## Exercise directions
For this exercise, copy all the data exactly and include none of the pictures.

=== Begin Enclosure ===

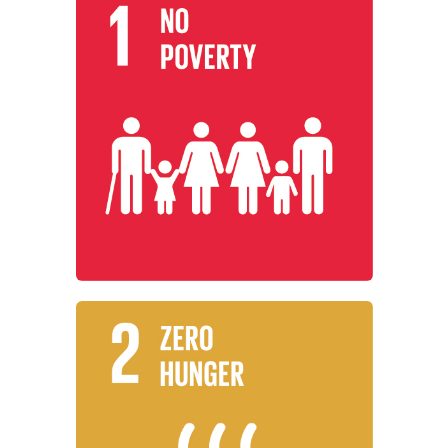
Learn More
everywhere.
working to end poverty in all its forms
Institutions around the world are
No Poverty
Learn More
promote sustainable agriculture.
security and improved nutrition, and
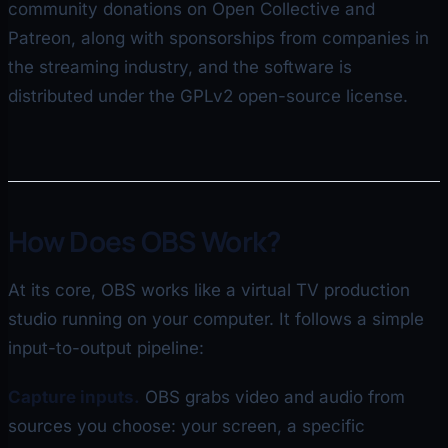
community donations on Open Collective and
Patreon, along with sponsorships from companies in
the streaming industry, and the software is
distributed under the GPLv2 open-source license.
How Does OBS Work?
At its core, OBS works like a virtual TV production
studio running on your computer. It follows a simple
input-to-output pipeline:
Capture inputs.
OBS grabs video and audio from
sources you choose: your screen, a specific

=== End Enclosure ===

## Your solution
Learn More
everywhere.
working to end poverty in all its forms
Institutions around the world are
No Poverty
Learn More
promote sustainable agriculture.
security and improved nutrition, and
community donations on Open Collective and
Patreon, along with sponsorships from companies in
the streaming industry, and the software is
distributed under the GPLv2 open-source license.
How Does OBS Work?
At its core, OBS works like a virtual TV production
studio running on your computer. It follows a simple
input-to-output pipeline:
Capture inputs.
OBS grabs video and audio from
sources you choose: your screen, a specific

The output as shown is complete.